**Ketentuan Latihan**.
#1 Ringkaslah teks tentang pengaruh Sneevliet dan analisis Marxistis dalam dua kalimat.
#2 Tuliskan kelanjutan teks tentang pengaruh Sneevliet dan analisis Marxistis, dimulai setelah kalimat terakhirnya.

**Bagian Dokumen**.

Tetapi ada pula kelompok yang mengajukan konsepsi Marxistis dalam membahas realitas sosial ini, dan tokoh utamanya adalah Hendricus Fransiscus Marei Sneevliet, ketua ISDV. Sneevliet bersama kaum ISDVnya berhasil mempengaruhi sekelompok angkatan muda dari Sl baik di Semarang (Semaoen, Darsono, dan lain-lain), Jakarta (Alimin dan Muso), Solo (H. Misbach) maupun di kota-kota lainnya.
Dari Sneevliet-lah mereka belajar menggunakan analisis Marxistis untuk memahami realitas sosial yang dialami.
Mereka berpendapat bahwa sebab dari kesengsaraan rakyat Indonesia adalah akibat dari struktur kemasyarakatan yang ada, yaitu struktur masyarakat tanah jajahan yang diperas oleh kaum kapitalis.
Dengan kekuasaan keuangannya, sejumlah orang berhasil memeras kekayaaan alam Indonesia, sekaligus memeras rakyatnya. Kemiskinan yang lahir sebagai akibatnya
menumbuhkan kriminalitas di kalangan rakyat Indonesia dalam bentuk perampokan dan kelaparan.4 Kesengsaraan itu menjadi semakin berat lagi oleh peperangan (Perang Dunia
I). Perang ini disebabkan adanya persaingan antara kepentingan kaum kapitalis Eropa (Kapitalis Inggris melawan Jerman). Di dalam analisisnya mereka melihat perkebunan,
terutama perkebunan tebu sebagai penyebab kemiskinan yang nyata. Dan cara untuk mengatasinya hanyalah dengan sosialisme, yaitu menasionalisasikan perusahaan-perusahaan yang penting bagi hajat hidup rakyat.

**Cuplikan Data**.
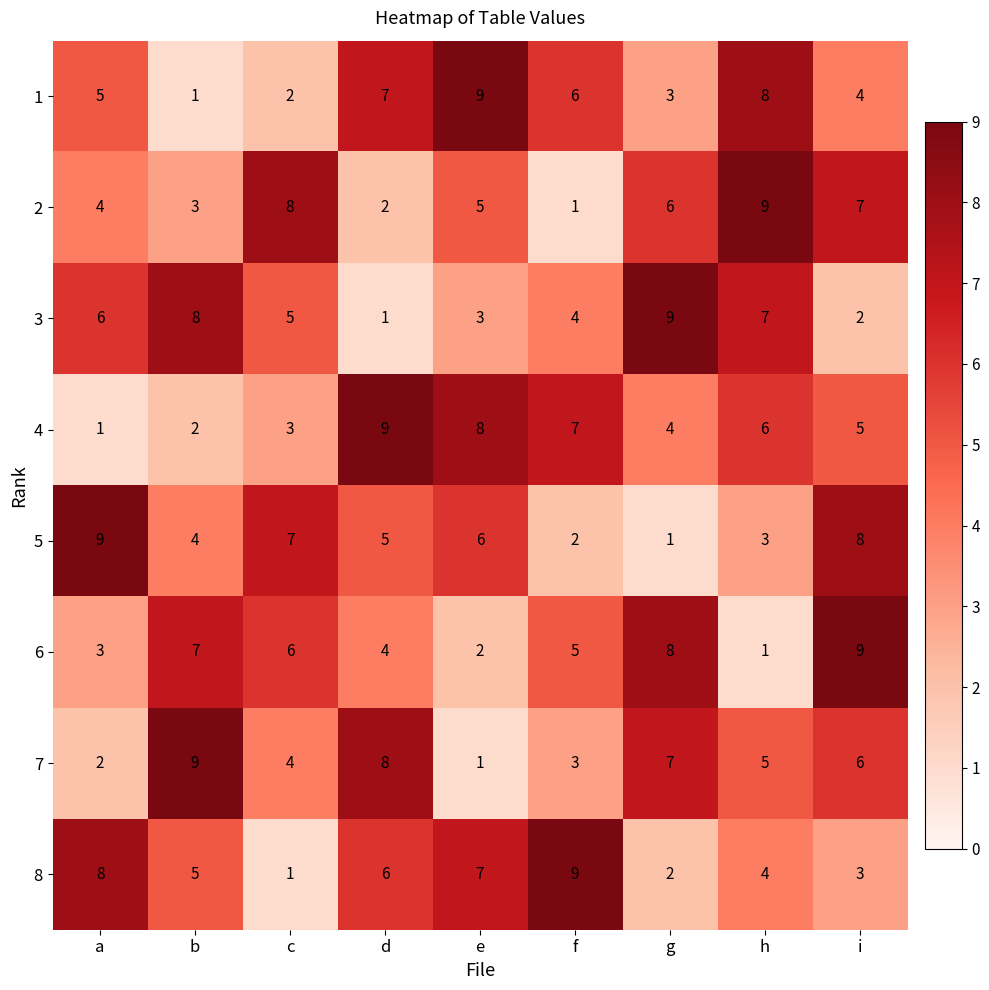

Count the number of data series in this chart.

8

**Jawaban Tugas**.
#1 Sneevliet, ketua ISDV, memengaruhi sekelompok angkatan muda di Semarang, Jakarta, Solo, dan kota-kota lain untuk memakai analisis Marxistis dalam memahami realitas sosial. Mereka memandang kesengsaraan rakyat Indonesia sebagai akibat struktur masyarakat tanah jajahan yang diperas kaum kapitalis, menunjuk perkebunan tebu sebagai penyebab nyata kemiskinan, dan menganggap sosialisme, yaitu nasionalisasi perusahaan yang penting bagi hajat hidup rakyat, sebagai satu-satunya cara mengatasinya.

#2
Pernerintah yang seyogyanya memperhatikan kepentingan rakyat terbanyak, tidak memperhatikannya dan malah memihak kepada kaum kapitalis. Menurut mereka pemerintah masa itu mewakili kaum uang.
Karena itu ia bertentangan dengan kepentingan kaum Kromo, dengan rakyat terbanyak. Bahkan para anggota Tweede Kamer sendiri, berkepentingan dengan adanya pabrik-pabrik gula.
Mereka mempunyai saham-sahamnya di sana. Pemerintah dan para pengusaha tidak memperhatikan rakyat dan bahkan karena mempunyai banyak uang mereka dapat membeli dan menyogok pegawai-pegawai pemerintah.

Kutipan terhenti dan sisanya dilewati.